Danny Sullivan at Search Engine Land revealed a few days ago the results of an internal Google “sting” to see if Microsoft’s Bing search engine uses Google search result data as a factor in Bing’s search results.
Short answer: they do, albeit indirectly. Microsoft admitted as much, though they obviously couched it more delicately.
In the case of this “sting,” Google was able to show that if all other factors were isolated, Bing would sometimes copy bogus Google results. Matt Cutts of Google likened this to how map manufacturers sometimes insert fabricated streets onto maps and then monitor the competition to see if they copy these non-existent streets onto their maps.
What’s happening here?
Microsoft is collecting data through the Internet Explorer browser and/or the Bing Toolbar add-on. That data includes the URLs you visit. In order for Microsoft to know which URLs you click on Google, they either need to directly capture clicks, or they need to capture HTTP referrer information along with every URL. Either way, the data they are receiving lets them know what you searched for in Google, and which Google search result you clicked on.
Bing is then using that data as a factor in their algorithm. With all other factors removed, as Google was able to do in its sting, Bing will in some cases use that as the only factor influencing the search results. That’s not direct copy of Google search results data, but it is certainly indirect copying. Microsoft is essentially using IE users as a proxy for this information.
Microsoft doesn’t have to scrape Google’s search results pages (SERPs) and directly copy them. By receiving URL and click/referrer information, they can recreate the results of scraping Google’s SERPs. All they have to do is extract the Google search query (it’s right in the URL), and then group together clicks that come from that Google search result. The most popular one is very statistically likely to be the first result. The second most popular one is very statistically likely to be the second result, and so forth. The popularity of clicks almost always trends inexorably downward as you go down the list of results on a SERPs. This data is used in Bing’s algorithm. We don’t know to what extent it is used, but it was used enough for Google to become suspicious, and in some cases it is weighted so strongly that all other data is discounted.
Why this is lame
My comment on Twitter was the following:
Illegal? Probably not. Unethical? Maybe. Lame? VERY.
Bing uses a ton of factors to craft their search results pages. If all of those factors are saying that there are no results for the current query, there should be no results for the current query. Sometimes “no results” is the most correct result of all.
Instead, Bing seems to be second-guessing itself. Sure, it found no results, but Google did, so they just use that data without even checking it.
So now we get to my point: the most disturbing aspect here isn’t the indirect capturing of data about Google’s search results pages — it is Bing’s lack of confidence in its own data and algorithms. It is tremendously disheartening that the second largest search engine on the web would discount its own data, use its users to obtain data from the competition, and use that competitor data blindly.

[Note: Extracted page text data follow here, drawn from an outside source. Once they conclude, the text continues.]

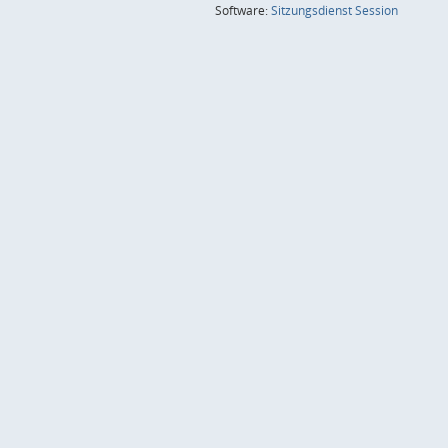
(Wird in
Software:
Sitzungsdienst
Session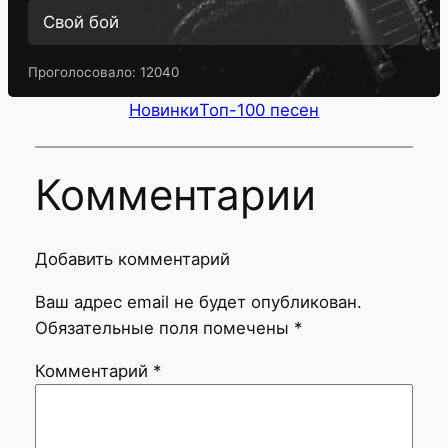
Свой бой
Проголосовало:
12040
Новинки
Топ-100 песен
Комментарии
Добавить комментарий
Ваш адрес email не будет опубликован.
Обязательные поля помечены
*
Комментарий
*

I would absolutely expect Bing to be comparing their results to Google, just like I’d absolutely expect Google to be comparing their results to Bing. Microsoft could even use automated capture of user data to do that. Say if the number one result on Google is below the fifth result on Bing, they could flag it for review. Engineers could study the discrepancy, determine which result set is preferable, and tweak their algorithm to obtain a better result next time. But to directly incorporate the competition’s data into their algorithm crosses the line from “comparing results” to “copying answers.” It may not be technically illegal, but it’s certainly worthy of criticism and a certain amount of shaming.
The web needs search engine competition. Google should not be allowed to rest on its laurels. Competing with Google will require genuine innovation, and Bing is undoubtedly doing much innovation. They’ve made great strides. But incorporating Google search result data into their algorithm will retard their progress. The extent to which Bing’s algorithm is influenced by the competition will necessarily relate to difficulty in evolving their own algorithm. Just as there is more to being a student than getting the right answers on a test, there is more to being a search engine than presenting good results. Your process for getting those results speaks to your value to web users and acts as a prediction of your ability to continue providing good results. Bing shouldn’t be trying to be as good as Google. They should aim higher.